— DATA PROVIDED —

[Start of section]

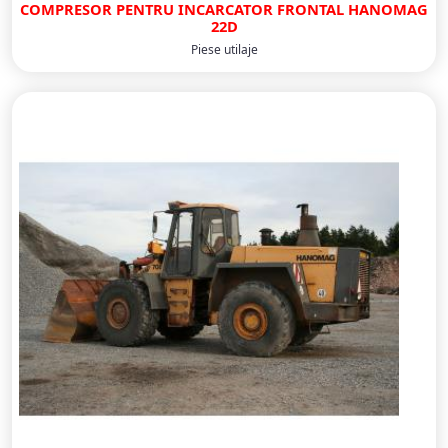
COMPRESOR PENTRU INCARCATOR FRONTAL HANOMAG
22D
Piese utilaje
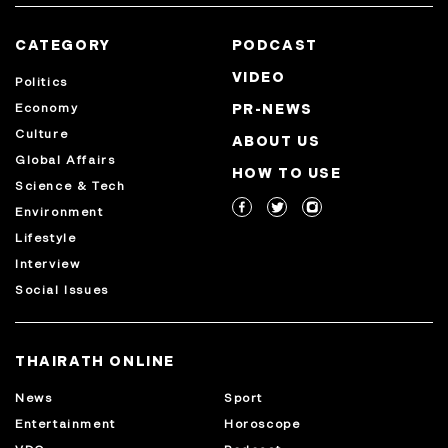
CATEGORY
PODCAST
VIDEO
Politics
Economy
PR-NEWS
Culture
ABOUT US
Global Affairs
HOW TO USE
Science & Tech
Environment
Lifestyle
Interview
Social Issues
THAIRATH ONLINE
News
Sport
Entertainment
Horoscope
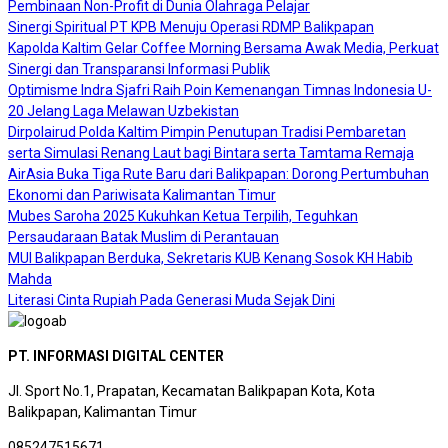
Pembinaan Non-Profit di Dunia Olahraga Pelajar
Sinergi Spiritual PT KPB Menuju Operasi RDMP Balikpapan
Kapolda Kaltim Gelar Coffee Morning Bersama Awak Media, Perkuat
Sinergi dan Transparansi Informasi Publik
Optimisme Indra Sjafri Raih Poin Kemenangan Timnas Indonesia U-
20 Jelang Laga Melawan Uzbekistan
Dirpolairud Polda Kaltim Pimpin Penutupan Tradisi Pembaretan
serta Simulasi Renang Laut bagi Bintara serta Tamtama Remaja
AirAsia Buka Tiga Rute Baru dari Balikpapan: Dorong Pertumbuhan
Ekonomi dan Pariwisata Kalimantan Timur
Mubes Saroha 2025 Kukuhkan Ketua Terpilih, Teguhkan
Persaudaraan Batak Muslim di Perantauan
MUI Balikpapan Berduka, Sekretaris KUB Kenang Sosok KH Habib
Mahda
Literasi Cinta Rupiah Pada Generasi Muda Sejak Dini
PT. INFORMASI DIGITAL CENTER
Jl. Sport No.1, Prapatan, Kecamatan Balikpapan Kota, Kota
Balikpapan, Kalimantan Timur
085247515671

[End of section]

— WHAT IS EXPECTED —
Could you copy out, word for word, every line from the one that contains "Pembinaan Non-Profit di" through the final line of the rows?

— ANSWER BELOW —
Pembinaan Non-Profit di Dunia Olahraga Pelajar
Sinergi Spiritual PT KPB Menuju Operasi RDMP Balikpapan
Kapolda Kaltim Gelar Coffee Morning Bersama Awak Media, Perkuat
Sinergi dan Transparansi Informasi Publik
Optimisme Indra Sjafri Raih Poin Kemenangan Timnas Indonesia U-
20 Jelang Laga Melawan Uzbekistan
Dirpolairud Polda Kaltim Pimpin Penutupan Tradisi Pembaretan
serta Simulasi Renang Laut bagi Bintara serta Tamtama Remaja
AirAsia Buka Tiga Rute Baru dari Balikpapan: Dorong Pertumbuhan
Ekonomi dan Pariwisata Kalimantan Timur
Mubes Saroha 2025 Kukuhkan Ketua Terpilih, Teguhkan
Persaudaraan Batak Muslim di Perantauan
MUI Balikpapan Berduka, Sekretaris KUB Kenang Sosok KH Habib
Mahda
Literasi Cinta Rupiah Pada Generasi Muda Sejak Dini
PT. INFORMASI DIGITAL CENTER
Jl. Sport No.1, Prapatan, Kecamatan Balikpapan Kota, Kota
Balikpapan, Kalimantan Timur
085247515671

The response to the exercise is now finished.